Mark Ruffalo may be best known as a Hollywood star, but for over seven years, Ruffalo has been leading in a very different arena: the fight for clean energy for all in the U.S.

During a TIME100 Talks discussion, Ruffalo and Gloria Walton, the incoming CEO and president of The Solutions Project, the environmental activism organization Ruffalo co-founded, shared their insights on the ways that climate justice and racial justice are related—and why supporting on-the-ground work today is more necessary than ever.

The Solutions Project has distributed more than $5 million in grants to over 100 community projects around the country, giving support to frontline leaders working on policy changes and community development, focused on combating the ill effects of climate change and encouraging equitable solutions to clean energy needs.
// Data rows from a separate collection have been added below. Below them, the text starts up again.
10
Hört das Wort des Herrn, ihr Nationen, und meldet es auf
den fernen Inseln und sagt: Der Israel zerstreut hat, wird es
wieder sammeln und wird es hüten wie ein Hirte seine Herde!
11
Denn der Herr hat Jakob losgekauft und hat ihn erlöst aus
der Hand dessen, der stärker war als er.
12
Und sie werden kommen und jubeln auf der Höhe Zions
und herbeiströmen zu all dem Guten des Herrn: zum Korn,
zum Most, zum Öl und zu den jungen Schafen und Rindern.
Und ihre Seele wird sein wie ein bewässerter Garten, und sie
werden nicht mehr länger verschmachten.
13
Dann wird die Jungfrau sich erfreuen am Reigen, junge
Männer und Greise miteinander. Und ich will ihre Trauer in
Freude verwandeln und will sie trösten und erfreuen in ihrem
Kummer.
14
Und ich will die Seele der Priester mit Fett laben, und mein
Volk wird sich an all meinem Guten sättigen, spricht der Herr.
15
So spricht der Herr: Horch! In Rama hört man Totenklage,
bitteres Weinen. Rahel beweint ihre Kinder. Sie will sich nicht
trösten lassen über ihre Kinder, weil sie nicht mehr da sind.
Ruffalo was inspired to start The Solutions Project after getting involved in local anti-fracking activism near his upstate New York home. His journey through the environmental space has brought him to recognize entrenched inequalities in the movement, like the whiteness of environmentalism. “I hate to say it, but the environmental movement is mostly white, and the power is mostly with white people in leadership. And we’re seeing a shift in that,” he said. “The more we center on those who’ve been living with this and already developing the solutions, I think the quicker we’ll move along.” To that end, they are focusing on funding projects led by BIPOC women.

Walton, who is joining The Solutions Project following a decades-long career as a community organizer in the environmental space, highlighted the intersectional nature of the fights for climate and racial justice. “The power has not been in the communities on the front lines, the ones who are first to die and have the hardest time recovering,” she said, referencing poor, black, indigenous and immigrant communities who are often conservationist by necessity. Racial justice, she noted, “can’t be an add-on when it comes to climate, but it’s an essential element,” she said. “People are in the streets calling for transformation. I’m here today calling for transformation.” To her, climate justice is the “solution of the time” because it touches on so many of the core challenges Americans face today.

Recalling his early experiences in the anti-fracking fight, Ruffalo reflected out the power of female leadership specifically. “It has nothing to do with self-aggrandizement or ego. It’s all about taking care of the community,” he said of what women bring to the table. “When you look at Congress, it’s mostly old white dudes,” he said. “We need balance. Balance shows us what we normally don’t see.”